====== Input data ======

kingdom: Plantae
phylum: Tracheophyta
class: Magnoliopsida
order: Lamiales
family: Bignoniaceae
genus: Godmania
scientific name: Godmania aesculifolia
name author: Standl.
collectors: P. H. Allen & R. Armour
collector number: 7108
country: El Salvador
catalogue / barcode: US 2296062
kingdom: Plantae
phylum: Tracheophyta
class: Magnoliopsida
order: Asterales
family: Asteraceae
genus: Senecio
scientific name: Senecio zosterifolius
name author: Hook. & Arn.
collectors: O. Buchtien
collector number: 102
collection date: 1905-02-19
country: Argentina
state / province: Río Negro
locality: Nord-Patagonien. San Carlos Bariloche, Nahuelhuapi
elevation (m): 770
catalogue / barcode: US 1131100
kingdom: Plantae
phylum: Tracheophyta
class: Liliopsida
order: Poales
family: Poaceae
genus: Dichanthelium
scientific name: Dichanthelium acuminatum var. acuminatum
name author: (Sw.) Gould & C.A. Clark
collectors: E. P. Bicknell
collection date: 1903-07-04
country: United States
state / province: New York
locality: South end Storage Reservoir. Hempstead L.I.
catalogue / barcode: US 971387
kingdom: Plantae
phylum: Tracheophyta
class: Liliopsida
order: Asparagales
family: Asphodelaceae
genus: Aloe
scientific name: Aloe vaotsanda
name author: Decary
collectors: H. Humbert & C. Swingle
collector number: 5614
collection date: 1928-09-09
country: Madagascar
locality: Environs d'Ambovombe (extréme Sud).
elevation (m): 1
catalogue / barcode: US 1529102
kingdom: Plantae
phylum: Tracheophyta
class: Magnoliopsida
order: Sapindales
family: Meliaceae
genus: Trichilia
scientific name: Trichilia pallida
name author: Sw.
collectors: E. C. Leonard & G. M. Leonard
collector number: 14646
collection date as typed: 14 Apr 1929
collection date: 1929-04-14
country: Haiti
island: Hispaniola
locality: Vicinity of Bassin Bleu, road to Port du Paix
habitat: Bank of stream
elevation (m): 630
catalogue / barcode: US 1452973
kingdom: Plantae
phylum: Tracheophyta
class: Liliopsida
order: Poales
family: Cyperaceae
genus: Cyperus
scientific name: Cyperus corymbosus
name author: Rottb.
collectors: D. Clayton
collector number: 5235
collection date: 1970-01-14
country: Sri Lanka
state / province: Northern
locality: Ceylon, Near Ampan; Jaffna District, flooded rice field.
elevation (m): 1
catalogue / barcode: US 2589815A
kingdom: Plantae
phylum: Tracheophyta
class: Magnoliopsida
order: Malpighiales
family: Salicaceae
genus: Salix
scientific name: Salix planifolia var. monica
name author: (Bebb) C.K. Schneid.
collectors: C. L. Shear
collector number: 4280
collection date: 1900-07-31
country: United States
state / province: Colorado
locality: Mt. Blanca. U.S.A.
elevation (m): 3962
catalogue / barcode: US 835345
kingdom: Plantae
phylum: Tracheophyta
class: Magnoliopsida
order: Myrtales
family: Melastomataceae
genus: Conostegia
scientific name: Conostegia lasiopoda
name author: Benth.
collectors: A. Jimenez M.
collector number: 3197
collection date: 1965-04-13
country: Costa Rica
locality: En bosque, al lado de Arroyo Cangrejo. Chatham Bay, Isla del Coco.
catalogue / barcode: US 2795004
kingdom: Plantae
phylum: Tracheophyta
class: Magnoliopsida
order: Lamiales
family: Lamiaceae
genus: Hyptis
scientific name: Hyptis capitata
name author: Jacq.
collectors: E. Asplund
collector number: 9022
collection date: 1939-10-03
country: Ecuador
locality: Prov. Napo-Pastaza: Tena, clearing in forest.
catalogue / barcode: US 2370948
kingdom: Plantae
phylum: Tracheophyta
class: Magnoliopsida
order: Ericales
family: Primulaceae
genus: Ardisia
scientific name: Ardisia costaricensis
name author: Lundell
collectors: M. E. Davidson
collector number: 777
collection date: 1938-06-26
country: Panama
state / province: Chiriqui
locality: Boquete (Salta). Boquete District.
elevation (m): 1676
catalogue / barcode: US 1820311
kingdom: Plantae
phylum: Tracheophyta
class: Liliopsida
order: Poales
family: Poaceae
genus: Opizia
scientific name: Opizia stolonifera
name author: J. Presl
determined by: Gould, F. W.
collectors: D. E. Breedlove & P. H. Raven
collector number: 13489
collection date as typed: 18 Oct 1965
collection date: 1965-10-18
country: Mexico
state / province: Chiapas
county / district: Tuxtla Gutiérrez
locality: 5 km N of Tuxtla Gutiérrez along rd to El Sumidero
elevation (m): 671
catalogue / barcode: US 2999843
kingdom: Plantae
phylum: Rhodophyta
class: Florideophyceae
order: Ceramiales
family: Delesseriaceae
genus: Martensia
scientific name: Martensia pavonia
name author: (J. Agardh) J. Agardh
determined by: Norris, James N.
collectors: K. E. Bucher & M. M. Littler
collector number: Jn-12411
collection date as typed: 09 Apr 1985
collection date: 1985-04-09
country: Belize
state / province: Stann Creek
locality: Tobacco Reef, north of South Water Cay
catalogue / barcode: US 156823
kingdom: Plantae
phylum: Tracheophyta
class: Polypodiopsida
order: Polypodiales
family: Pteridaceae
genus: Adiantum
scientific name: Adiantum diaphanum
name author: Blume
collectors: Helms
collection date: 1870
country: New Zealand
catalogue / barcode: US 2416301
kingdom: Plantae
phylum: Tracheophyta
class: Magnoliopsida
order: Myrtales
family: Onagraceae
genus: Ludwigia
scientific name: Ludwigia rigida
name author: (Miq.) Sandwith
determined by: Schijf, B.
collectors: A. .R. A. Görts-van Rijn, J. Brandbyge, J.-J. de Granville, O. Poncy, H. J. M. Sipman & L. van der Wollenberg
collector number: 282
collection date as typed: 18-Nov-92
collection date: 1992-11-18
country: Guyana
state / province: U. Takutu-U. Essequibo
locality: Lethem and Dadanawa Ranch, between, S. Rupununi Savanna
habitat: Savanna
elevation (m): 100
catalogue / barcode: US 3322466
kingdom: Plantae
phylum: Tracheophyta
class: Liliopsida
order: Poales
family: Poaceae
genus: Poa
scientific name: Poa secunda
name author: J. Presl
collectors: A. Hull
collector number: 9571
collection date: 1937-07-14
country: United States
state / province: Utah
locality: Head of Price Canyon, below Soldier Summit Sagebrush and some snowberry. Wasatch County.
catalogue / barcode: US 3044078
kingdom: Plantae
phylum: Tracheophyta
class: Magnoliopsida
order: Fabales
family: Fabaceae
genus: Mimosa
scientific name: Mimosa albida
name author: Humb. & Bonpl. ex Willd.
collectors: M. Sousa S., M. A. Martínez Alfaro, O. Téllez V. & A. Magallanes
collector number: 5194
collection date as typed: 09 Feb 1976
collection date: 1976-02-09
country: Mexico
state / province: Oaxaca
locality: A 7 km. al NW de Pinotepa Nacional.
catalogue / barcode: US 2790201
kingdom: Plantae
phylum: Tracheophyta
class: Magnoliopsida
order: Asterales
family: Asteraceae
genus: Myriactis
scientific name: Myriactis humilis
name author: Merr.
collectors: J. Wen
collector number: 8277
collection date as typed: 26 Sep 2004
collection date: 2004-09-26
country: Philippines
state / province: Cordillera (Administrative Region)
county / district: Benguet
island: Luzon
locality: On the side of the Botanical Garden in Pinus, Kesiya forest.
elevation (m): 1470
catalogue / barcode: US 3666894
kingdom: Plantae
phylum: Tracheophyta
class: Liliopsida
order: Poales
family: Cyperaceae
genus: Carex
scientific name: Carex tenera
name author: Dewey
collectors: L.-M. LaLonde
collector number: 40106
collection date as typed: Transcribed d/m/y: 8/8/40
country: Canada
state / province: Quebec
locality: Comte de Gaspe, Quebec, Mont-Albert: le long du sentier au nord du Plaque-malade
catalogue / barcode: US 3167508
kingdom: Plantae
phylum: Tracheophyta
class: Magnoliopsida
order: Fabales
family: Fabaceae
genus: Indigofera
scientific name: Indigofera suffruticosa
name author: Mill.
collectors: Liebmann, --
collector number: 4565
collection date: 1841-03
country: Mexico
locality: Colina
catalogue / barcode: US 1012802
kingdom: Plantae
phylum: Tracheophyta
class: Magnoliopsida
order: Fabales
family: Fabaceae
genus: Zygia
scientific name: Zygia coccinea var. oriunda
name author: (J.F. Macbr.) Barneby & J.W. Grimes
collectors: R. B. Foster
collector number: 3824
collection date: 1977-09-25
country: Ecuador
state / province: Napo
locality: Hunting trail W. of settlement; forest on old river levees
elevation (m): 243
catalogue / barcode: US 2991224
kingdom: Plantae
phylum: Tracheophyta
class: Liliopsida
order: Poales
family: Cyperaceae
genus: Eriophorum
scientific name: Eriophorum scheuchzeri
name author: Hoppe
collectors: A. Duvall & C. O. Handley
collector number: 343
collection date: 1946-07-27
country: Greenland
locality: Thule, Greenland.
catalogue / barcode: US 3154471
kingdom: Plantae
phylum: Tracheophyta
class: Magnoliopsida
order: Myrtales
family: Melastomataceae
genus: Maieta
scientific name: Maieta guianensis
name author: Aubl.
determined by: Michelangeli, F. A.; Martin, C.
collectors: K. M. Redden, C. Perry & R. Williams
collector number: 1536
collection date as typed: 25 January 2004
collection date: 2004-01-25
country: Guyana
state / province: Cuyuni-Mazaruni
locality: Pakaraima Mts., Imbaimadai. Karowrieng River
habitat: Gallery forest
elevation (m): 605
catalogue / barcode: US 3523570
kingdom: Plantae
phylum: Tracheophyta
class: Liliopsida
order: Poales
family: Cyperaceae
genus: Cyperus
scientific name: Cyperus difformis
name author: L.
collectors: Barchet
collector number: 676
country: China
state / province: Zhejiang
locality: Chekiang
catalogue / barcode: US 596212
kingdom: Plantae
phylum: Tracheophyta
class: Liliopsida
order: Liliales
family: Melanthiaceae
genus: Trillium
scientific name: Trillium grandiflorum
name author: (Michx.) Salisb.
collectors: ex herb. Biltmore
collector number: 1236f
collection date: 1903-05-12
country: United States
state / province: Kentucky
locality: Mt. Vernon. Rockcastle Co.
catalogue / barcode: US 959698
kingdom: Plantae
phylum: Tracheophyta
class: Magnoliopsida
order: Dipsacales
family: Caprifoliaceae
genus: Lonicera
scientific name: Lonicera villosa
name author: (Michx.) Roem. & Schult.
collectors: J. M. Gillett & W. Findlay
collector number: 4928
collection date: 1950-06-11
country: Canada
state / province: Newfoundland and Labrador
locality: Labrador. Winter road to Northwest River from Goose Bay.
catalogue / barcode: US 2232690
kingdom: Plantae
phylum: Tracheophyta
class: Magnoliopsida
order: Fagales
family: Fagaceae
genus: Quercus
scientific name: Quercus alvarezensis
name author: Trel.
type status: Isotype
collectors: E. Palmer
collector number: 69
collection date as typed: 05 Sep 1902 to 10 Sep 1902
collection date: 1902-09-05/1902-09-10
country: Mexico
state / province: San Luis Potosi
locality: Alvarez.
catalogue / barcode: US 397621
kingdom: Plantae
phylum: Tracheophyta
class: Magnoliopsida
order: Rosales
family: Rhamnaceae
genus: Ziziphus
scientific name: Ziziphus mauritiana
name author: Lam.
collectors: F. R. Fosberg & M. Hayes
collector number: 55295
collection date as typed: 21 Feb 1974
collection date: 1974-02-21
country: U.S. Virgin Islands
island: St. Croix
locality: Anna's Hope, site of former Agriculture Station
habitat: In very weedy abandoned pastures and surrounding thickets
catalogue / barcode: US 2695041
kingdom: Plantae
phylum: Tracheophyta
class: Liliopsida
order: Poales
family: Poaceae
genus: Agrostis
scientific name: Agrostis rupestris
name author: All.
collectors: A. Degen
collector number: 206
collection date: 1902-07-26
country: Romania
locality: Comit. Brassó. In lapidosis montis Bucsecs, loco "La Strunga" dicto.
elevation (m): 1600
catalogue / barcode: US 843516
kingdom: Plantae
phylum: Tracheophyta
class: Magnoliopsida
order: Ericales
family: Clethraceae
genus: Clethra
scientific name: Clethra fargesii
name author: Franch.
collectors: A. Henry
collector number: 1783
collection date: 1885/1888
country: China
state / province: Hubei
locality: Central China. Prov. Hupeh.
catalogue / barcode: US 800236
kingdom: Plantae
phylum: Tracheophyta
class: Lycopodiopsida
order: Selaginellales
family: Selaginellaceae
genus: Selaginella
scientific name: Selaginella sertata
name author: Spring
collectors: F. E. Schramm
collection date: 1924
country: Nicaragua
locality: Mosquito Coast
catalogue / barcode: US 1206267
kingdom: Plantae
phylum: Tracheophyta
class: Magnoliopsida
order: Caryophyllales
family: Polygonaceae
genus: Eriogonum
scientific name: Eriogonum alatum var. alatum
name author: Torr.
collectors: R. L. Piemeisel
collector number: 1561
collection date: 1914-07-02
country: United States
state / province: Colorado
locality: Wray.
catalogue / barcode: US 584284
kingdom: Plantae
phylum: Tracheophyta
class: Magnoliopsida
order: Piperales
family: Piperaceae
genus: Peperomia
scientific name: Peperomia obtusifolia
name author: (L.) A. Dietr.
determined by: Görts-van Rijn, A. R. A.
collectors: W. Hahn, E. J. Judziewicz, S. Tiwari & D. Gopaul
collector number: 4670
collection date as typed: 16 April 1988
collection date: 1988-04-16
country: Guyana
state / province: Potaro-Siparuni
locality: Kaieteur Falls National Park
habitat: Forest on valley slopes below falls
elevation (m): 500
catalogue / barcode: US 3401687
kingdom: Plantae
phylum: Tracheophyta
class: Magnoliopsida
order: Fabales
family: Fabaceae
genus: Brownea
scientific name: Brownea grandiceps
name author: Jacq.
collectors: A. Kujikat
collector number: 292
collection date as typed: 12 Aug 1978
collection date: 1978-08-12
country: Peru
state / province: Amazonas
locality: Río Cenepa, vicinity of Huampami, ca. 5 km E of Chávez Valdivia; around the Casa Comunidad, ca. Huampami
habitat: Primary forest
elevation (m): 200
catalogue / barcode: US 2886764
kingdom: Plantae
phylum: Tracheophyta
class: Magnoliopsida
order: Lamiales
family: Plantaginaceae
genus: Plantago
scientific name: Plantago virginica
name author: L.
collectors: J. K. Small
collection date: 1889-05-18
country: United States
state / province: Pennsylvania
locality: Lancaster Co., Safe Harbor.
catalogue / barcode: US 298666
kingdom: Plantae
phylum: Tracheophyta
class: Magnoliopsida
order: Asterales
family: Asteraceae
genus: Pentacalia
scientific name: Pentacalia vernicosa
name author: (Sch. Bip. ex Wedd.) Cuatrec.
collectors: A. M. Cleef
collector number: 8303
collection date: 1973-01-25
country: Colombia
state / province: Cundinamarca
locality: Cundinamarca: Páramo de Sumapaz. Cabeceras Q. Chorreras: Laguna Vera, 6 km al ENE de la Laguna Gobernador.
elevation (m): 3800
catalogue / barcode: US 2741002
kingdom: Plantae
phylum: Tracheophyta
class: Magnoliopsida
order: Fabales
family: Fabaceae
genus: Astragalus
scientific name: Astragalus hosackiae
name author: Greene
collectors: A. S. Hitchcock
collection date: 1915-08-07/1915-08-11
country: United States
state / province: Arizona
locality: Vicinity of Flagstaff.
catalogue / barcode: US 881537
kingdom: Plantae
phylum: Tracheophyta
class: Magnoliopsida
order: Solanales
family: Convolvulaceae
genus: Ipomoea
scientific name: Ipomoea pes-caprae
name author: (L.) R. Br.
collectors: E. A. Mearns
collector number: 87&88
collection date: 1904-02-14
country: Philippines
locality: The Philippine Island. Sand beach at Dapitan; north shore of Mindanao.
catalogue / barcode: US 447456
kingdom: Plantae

======

■ **What you should do**: Repeat the records above word for word, starting with the line containing "locality: Thule, Greenland." and going on through the line containing "locality: Mt. Vernon. Rockcastle Co.".

■ **Completed exercise**:
locality: Thule, Greenland.
catalogue / barcode: US 3154471
kingdom: Plantae
phylum: Tracheophyta
class: Magnoliopsida
order: Myrtales
family: Melastomataceae
genus: Maieta
scientific name: Maieta guianensis
name author: Aubl.
determined by: Michelangeli, F. A.; Martin, C.
collectors: K. M. Redden, C. Perry & R. Williams
collector number: 1536
collection date as typed: 25 January 2004
collection date: 2004-01-25
country: Guyana
state / province: Cuyuni-Mazaruni
locality: Pakaraima Mts., Imbaimadai. Karowrieng River
habitat: Gallery forest
elevation (m): 605
catalogue / barcode: US 3523570
kingdom: Plantae
phylum: Tracheophyta
class: Liliopsida
order: Poales
family: Cyperaceae
genus: Cyperus
scientific name: Cyperus difformis
name author: L.
collectors: Barchet
collector number: 676
country: China
state / province: Zhejiang
locality: Chekiang
catalogue / barcode: US 596212
kingdom: Plantae
phylum: Tracheophyta
class: Liliopsida
order: Liliales
family: Melanthiaceae
genus: Trillium
scientific name: Trillium grandiflorum
name author: (Michx.) Salisb.
collectors: ex herb. Biltmore
collector number: 1236f
collection date: 1903-05-12
country: United States
state / province: Kentucky
locality: Mt. Vernon. Rockcastle Co.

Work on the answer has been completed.